I’ve been doing Mithila painting for the past 15 years. My hometown is Janakpur-4. My husband is supporting our family. He has gone abroad and is helping our family with supplies and other needs.

I can draw all varieties of the well-known Mithila paintings and Madhubani paintings, which are famous especially in India. The training that I took in India has helped me a lot in painting. 

I started painting Mithila art after ten years of my marriage. I used to sketch Madhubani paintings in the past and was not familiar with the variety of Mithila paintings. I was only familiar with cultural types of painting, such as paintings showing the Ramayan story, the Krishna story, Kober, and Arpan. Nowadays, I am very good at Mithila art. Both Kober and Arpan are forms of art that are used in Mithila marriages.

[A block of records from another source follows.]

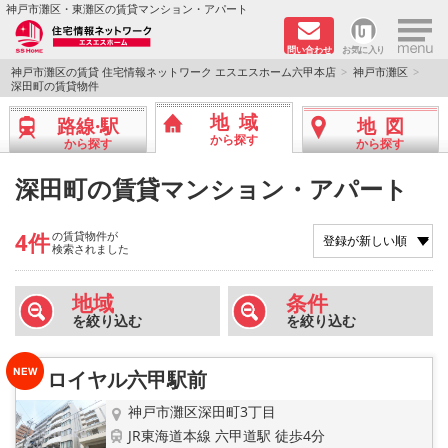
×
神戸市灘区・東灘区の賃貸マンション・アパート
問い合わせ
お気に入り
TOPページ
神戸市灘区の賃貸 住宅情報ネットワーク エスエスホーム六甲本店
神戸市灘区
深田町の賃貸物件
新着物件
地域
路線·駅
地図
から探す
から探す
から探す
学生さん向け物件
深田町の賃貸マンション・アパート
敷金·礼金０円特集
4件
の賃貸物件が
検索されました
ペット飼育可物件
地域
条件
路線·駅から探す
を絞り込む
を絞り込む
地域から探す
ロイヤル六甲駅前
地図から探す
神戸市灘区深田町3丁目
JR東海道本線 六甲道駅 徒歩4分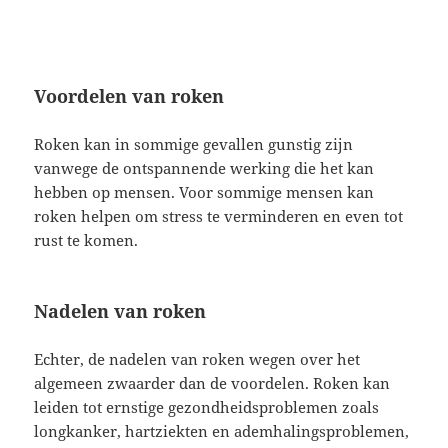
Voordelen van roken
Roken kan in sommige gevallen gunstig zijn
vanwege de ontspannende werking die het kan
hebben op mensen. Voor sommige mensen kan
roken helpen om stress te verminderen en even tot
rust te komen.
Nadelen van roken
Echter, de nadelen van roken wegen over het
algemeen zwaarder dan de voordelen. Roken kan
leiden tot ernstige gezondheidsproblemen zoals
longkanker, hartziekten en ademhalingsproblemen,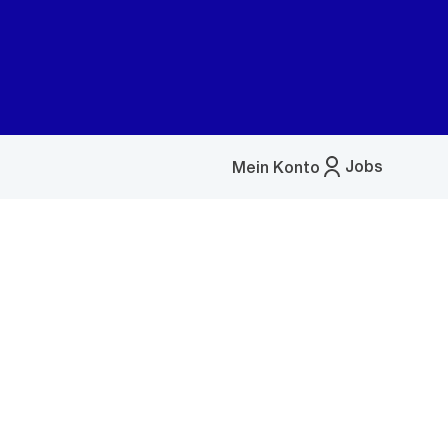
Jobs
Mein Konto
Menü
öffnen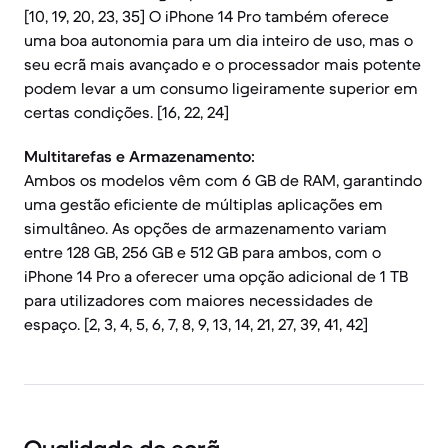
[10, 19, 20, 23, 35] O iPhone 14 Pro também oferece
uma boa autonomia para um dia inteiro de uso, mas o
seu ecrã mais avançado e o processador mais potente
podem levar a um consumo ligeiramente superior em
certas condições. [16, 22, 24]
Multitarefas e Armazenamento:
Ambos os modelos vêm com 6 GB de RAM, garantindo
uma gestão eficiente de múltiplas aplicações em
simultâneo. As opções de armazenamento variam
entre 128 GB, 256 GB e 512 GB para ambos, com o
iPhone 14 Pro a oferecer uma opção adicional de 1 TB
para utilizadores com maiores necessidades de
espaço. [2, 3, 4, 5, 6, 7, 8, 9, 13, 14, 21, 27, 39, 41, 42]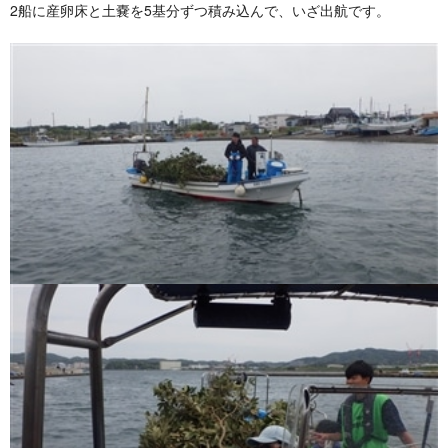
2船に産卵床と土嚢を5基分ずつ積み込んで、いざ出航です。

After I began working at the Janakpur Women’s Development Center, I learned about the various characteristics of Mithila painting, the combination of household work and farming, the day-to-day activities of villagers, village stories, and much more. I can create a variety of new paintings, including those of motorcycles, rockets, people’s lifestyles, and many more.

During my childhood, I faced a lot of challenges. I searched for employment from door to door because I was new to painting. The agencies used to put other artists’ names on my paintings and sell them. When I asked about it, they used to say, it would not be sold if they put my name on it. They also used to pay a very small amount, though my painting was sold for a good amount. I used to receive between 500 and 1000 rupees for my work on the pictures, which were sold for thousands of rupees. I was able to express my deepest emotions to others through Mithila’s painting, which I could never do. The painting offered me the chance to reach out to a family, society, community, state, and country with my message, mood, and spirits. The painting has become the purpose of my life.

My most wonderful experience was when my rocket painting was accepted for the Hong Kong Exhibition. As a reward for my dedication to the painting, I also earned a prize. In addition to being displayed in Brazil and Kathmandu, my paintings were also included in a book with my name. I felt grateful that my name and my work had touched so many people and that my efforts had been successful.

All readers should understand that Mithila art is a traditional form of culture that should never disappear. My goal is to raise awareness so that Mithila art can be passed down from one generation to the next.

I want to encourage both individuals and organizations to provide a platform for talented female artists who are unemployed and unaware of their abilities. Businesses should not just think about earning money but also encourage artists’ participation.